Hopper Hierarchical Flow Improves Turnaround in Physical Design of Large IC
By Paul Rodman
Integrated System Design
Posted 07/11/01, 11:49:33 AM EDT
Today 's problems in chip design are related to flow, not tools.Building an in-house flow -- the successful interplay of tools, data and people -- has become increasingly difficult because there aren't enough skilled people even as physical designs (such as SoC) keeping growing more complex. And if that isn't enough, there are deep-submicron semiconductor processes to consider, as well as the profusion of tools that have become mandatory. It's clear that engineers need more than just a bag of tools; they need a starting point built upon the collective flow and software expertise from the best-in-class design community.
Take the flow we used to design a high-performance graphics
chip for 3dfx Interactive. It 's based on proprietary physical-design automation software called Hopper. Hopper makes practical a new automated physical-design flow that offers:
- Abutted hierarchical design,
- Concurrent design,
- Automation of all tasks and easier “what if?” experimentation.

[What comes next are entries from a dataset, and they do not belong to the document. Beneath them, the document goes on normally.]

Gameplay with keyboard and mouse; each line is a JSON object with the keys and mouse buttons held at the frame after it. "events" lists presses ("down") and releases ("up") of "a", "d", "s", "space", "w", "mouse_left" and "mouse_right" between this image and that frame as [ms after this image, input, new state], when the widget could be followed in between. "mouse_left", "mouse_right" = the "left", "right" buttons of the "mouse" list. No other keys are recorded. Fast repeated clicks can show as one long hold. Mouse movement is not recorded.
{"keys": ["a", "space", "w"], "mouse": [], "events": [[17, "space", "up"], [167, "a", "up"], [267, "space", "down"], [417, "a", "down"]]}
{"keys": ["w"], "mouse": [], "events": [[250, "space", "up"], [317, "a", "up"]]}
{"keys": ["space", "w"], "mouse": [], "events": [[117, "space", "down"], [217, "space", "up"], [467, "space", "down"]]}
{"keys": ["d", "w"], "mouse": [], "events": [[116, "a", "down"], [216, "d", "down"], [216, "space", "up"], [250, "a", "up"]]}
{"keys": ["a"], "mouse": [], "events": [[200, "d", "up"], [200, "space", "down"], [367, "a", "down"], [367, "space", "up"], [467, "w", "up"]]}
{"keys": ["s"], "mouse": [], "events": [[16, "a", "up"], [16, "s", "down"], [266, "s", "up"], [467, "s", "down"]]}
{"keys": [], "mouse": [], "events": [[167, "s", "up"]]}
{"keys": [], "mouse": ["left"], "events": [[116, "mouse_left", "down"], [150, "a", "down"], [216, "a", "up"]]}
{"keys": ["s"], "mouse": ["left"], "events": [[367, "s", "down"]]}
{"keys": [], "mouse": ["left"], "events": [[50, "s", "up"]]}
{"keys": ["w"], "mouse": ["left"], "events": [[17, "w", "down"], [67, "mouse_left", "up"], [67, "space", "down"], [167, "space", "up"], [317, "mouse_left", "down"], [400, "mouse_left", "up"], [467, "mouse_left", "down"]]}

Hopper is built on top of commercially available tools such as Avanti 's Apollo, Hercules and StarRC-XT, as well as proprietary tools that perform such tasks as repeater insertion and clock distribution. Hopper is essentially an automation engine that enables ReShape to capture physical design flow know-how,with tool-specific knowledge (the best default settings) and design-specific knowledge (tool parameters and event ordering for a specific chip; see Fig.1,page 28).
Our challenge was to make Hopper meet the following characteristics of the 3dfx graphics chip:
- fabbed using Taiwan Semiconductor Manufacturing Co.'s 0.18-micron process
- six-layer metal
- 1.5 million placeable objects
- 30 million transistors
- 200 RAMs,four PLLs, three D/A converters, two AGPs
- 18 blocks (12 core, four pad-ring blocks)
- 18 different clocks,up to 533 MHz (typically 200 to 350 MHz)
- largest block, 250,000 placeable objects
- over 10,000 repeaters added.
Designs like these are growing so quickly that they are outpacing EDA tool capacity, which makes hierarchical physical design a necessity. The smaller netlists that result from a hierarchical approach translate to shorter run-times, higher tool reliability (fewer core dumps), improved quality of results and greater determinism from run to run.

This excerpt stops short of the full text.